Die Schweißungen werden nach DIN 6700, Güteklasse C1 (Norm für die Fertigung von Schienenfahrzeugen) hergestellt. 80 % der Schweißungen sind HY-Nähte. Die restlichen 20 % sind HV-Nähte, Kehl- und Stumpfnähte mit definierter verbleibender oder keramischer Schweißbadsicherung. Als Schweißzusatzwerkstoff kommt Massiv- und Röhrchendraht mit 1,2 bis 1,6 mm Durchmesser zum Einsatz, als Schutzgas Corgon 18. Kardanisch bewegte Vorrichtungen bringen die Bauteile während der mehrlagigen Schweißungen laufend in die optimale Wannenlage. Nach einem statistischen Verfahren werden in allen Fertigungsschritten immer wieder Bauteile aus der Serie entnommen und zerstörend geprüft.
Abschmelzleistung von über 10 kg pro Stunde
Die in den Roboterzellen der neuen Fertigungsstraße integrierte MIG/MAG-Tandemtechnik erreicht Abschmelzleistungen von über zehn Kilogramm pro Stunde.
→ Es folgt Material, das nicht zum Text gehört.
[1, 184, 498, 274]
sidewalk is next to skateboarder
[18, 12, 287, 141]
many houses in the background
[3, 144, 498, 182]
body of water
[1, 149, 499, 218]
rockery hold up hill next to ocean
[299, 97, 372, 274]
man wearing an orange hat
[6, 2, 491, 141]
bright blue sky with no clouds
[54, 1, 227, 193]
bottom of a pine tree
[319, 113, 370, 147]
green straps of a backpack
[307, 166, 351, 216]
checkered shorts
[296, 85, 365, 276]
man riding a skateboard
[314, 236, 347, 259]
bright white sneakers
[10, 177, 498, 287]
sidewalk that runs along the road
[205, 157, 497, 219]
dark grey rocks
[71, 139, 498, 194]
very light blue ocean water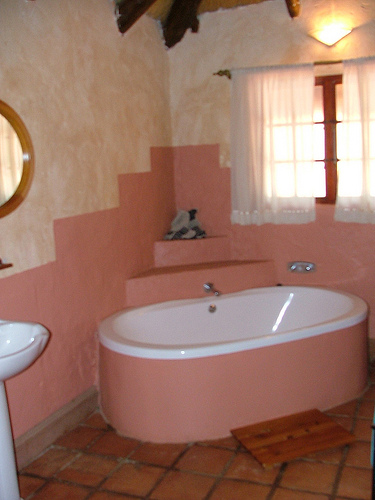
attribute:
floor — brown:
[14, 362, 374, 498]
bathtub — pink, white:
[97, 284, 368, 445]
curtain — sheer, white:
[229, 55, 375, 223]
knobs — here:
[290, 260, 315, 275]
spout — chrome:
[203, 282, 219, 297]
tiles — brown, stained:
[20, 364, 375, 499]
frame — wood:
[312, 72, 343, 206]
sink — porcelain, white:
[2, 318, 50, 500]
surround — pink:
[5, 143, 375, 440]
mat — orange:
[231, 405, 357, 473]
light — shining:
[268, 93, 364, 192]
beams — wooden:
[114, 2, 203, 49]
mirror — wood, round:
[3, 97, 37, 217]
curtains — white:
[231, 55, 375, 229]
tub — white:
[95, 281, 366, 444]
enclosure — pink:
[2, 145, 372, 438]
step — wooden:
[232, 404, 359, 471]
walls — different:
[2, 0, 373, 442]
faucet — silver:
[202, 281, 221, 299]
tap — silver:
[202, 277, 222, 298]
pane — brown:
[312, 71, 346, 206]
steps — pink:
[124, 233, 274, 307]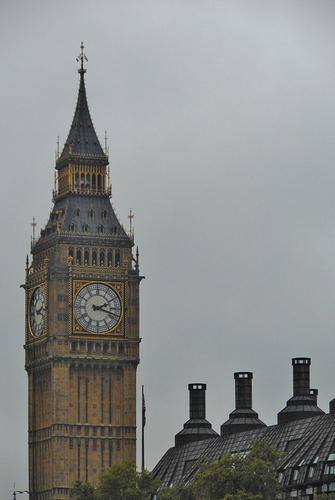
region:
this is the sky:
[162, 45, 296, 261]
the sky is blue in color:
[195, 70, 284, 215]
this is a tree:
[209, 430, 265, 497]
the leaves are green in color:
[208, 476, 242, 491]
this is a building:
[57, 208, 126, 497]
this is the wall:
[82, 397, 116, 427]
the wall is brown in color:
[74, 371, 114, 405]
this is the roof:
[193, 425, 229, 445]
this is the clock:
[75, 288, 117, 343]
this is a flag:
[138, 377, 155, 428]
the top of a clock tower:
[36, 26, 155, 219]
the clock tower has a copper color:
[26, 162, 159, 407]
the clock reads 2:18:
[51, 268, 141, 351]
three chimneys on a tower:
[174, 341, 325, 469]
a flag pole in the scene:
[135, 380, 157, 473]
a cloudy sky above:
[146, 121, 312, 251]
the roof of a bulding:
[157, 441, 328, 497]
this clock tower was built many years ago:
[27, 205, 324, 450]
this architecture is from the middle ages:
[27, 227, 324, 478]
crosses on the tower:
[20, 199, 152, 250]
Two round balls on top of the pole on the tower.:
[79, 40, 84, 48]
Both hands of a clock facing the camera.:
[91, 301, 119, 318]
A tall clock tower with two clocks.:
[24, 35, 143, 498]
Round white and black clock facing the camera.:
[72, 282, 120, 333]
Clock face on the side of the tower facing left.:
[28, 286, 47, 336]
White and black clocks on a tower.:
[24, 284, 123, 335]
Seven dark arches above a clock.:
[68, 246, 121, 267]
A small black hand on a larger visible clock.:
[90, 301, 109, 310]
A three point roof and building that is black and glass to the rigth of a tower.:
[143, 357, 333, 498]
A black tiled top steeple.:
[56, 74, 111, 161]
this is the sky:
[159, 18, 284, 178]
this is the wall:
[16, 158, 153, 442]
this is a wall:
[69, 380, 109, 437]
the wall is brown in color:
[69, 381, 107, 418]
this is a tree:
[206, 456, 233, 477]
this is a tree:
[117, 466, 136, 498]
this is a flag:
[138, 385, 160, 460]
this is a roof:
[176, 412, 247, 457]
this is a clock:
[72, 285, 126, 325]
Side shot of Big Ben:
[18, 40, 145, 498]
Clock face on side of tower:
[70, 279, 126, 336]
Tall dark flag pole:
[140, 383, 147, 481]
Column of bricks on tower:
[51, 360, 69, 421]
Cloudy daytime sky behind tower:
[0, 0, 333, 497]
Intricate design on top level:
[70, 162, 106, 194]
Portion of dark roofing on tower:
[49, 73, 112, 162]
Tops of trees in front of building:
[67, 438, 292, 498]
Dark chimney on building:
[172, 381, 219, 444]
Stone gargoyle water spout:
[138, 274, 145, 283]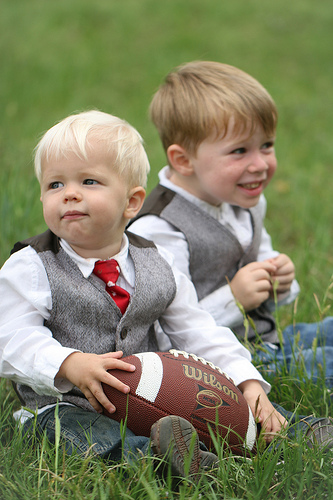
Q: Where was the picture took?
A: A lawn.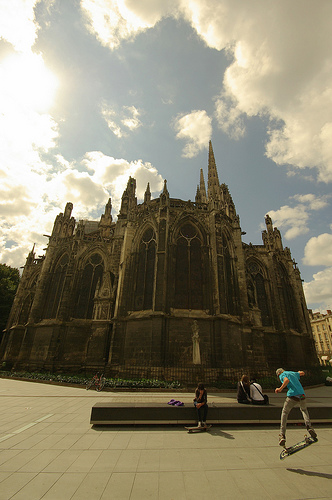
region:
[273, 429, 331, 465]
Skateboard in the middle of a trick.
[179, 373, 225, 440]
Person taking a break from skateboarding.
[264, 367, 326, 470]
Skateboarder performing a trick.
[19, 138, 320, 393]
Church with several spires and steeples.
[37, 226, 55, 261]
Protruding gargoyle statues to ward off evil spirits.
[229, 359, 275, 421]
Couple sitting and relaxing outside of the church.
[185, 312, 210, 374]
Representative statue in front of the church.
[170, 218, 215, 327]
Stained glass church windows.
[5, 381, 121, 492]
Flat stone sidewalk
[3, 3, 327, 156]
Partly cloudy sky.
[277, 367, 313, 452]
the boy is doing trick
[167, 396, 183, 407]
the sweater is purple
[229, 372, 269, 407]
the couple is sitting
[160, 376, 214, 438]
the sweater beside person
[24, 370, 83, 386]
greenery in front of gate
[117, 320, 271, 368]
the gate is black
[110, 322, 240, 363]
the gate is metal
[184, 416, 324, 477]
two skateboards are seen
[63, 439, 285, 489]
the pavement is gray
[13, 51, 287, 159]
the clouds are white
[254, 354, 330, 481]
In air on a skateboard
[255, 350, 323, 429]
Wearing bright blue shirt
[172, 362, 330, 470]
Doing tricks while friend looks on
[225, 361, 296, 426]
Two close friends looking the other way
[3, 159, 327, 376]
Gothic style structure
Im Vergleich dazu kann der Roboter mit Eindrahtschweißung vier bis sechs Kilogramm pro Stunde verschweißen. Ein Handschweißer schafft etwa 0,5 kg pro Stunde.
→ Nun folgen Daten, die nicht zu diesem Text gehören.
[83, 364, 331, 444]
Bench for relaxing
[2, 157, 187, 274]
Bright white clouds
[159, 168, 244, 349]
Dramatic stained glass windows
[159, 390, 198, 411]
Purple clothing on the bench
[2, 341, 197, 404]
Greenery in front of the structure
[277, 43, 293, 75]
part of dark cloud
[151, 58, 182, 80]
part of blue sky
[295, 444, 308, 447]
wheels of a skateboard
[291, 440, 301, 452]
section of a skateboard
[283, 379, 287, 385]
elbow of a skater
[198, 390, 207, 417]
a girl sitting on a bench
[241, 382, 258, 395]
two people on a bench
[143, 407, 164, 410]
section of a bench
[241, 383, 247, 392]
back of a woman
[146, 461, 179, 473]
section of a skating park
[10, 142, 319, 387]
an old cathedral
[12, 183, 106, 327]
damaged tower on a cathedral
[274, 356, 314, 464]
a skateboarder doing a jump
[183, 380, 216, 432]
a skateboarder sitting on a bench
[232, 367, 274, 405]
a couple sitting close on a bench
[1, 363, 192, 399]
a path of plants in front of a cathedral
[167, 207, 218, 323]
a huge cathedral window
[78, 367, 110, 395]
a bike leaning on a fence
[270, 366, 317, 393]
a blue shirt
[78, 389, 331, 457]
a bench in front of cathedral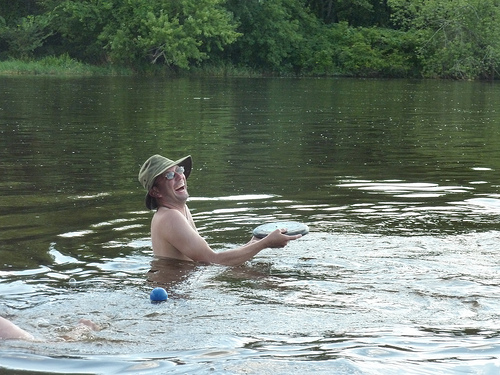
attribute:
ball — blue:
[136, 280, 173, 310]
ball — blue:
[119, 289, 191, 321]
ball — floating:
[147, 285, 168, 303]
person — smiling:
[129, 146, 348, 319]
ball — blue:
[150, 285, 168, 305]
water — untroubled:
[231, 92, 408, 205]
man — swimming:
[97, 133, 233, 295]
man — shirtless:
[123, 131, 326, 290]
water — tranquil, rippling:
[5, 77, 500, 371]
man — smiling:
[94, 144, 359, 319]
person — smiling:
[132, 147, 302, 279]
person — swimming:
[88, 151, 308, 273]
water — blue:
[27, 87, 485, 352]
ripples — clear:
[366, 186, 473, 298]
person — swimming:
[84, 159, 289, 294]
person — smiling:
[123, 144, 220, 231]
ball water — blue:
[120, 284, 204, 313]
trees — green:
[21, 17, 72, 62]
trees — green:
[87, 15, 148, 60]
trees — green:
[151, 5, 246, 72]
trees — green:
[256, 10, 346, 68]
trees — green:
[350, 13, 475, 73]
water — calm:
[9, 79, 467, 346]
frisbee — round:
[249, 218, 312, 243]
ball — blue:
[125, 274, 195, 328]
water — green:
[197, 78, 498, 172]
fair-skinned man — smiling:
[0, 149, 295, 352]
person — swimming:
[68, 137, 328, 319]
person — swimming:
[134, 150, 302, 268]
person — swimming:
[137, 153, 298, 290]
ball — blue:
[143, 284, 172, 305]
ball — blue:
[149, 285, 169, 301]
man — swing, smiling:
[131, 150, 302, 267]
Beim Tandemschweißen werden zwei separat geförderte Drähte in einem Lichtbogen abgeschmolzen. Im Unterschied zur herkömmlichen Zweidrahttechnik wird beim Tandemschweißen nicht ein gemeinsames Kontaktrohr für beide Drähte verwendet, sondern zwei von einander isolierte, separate Kontaktrohre. Dies ermöglicht für jeden Lichtbogen individuelle Parametereinstellungen. Mit der hohen Geräteleistung der Quinto-Impulsschweißtechnik sowie Drahtvorschubgeschwindigkeiten bis zu 30 m/min können so je nach Bauteil, Ma-terial, Blechdicke und Nahtgeometrie Schweißgeschwindigkeiten bis zu sechs Meter pro Minute erreicht werden. Das „Lichtbogengesteuerte Nahtsuchen“ gleicht Toleranzen auch bei diesen hohen Schweißgeschwindigkeiten während des Schweiß-prozesses automatisch aus.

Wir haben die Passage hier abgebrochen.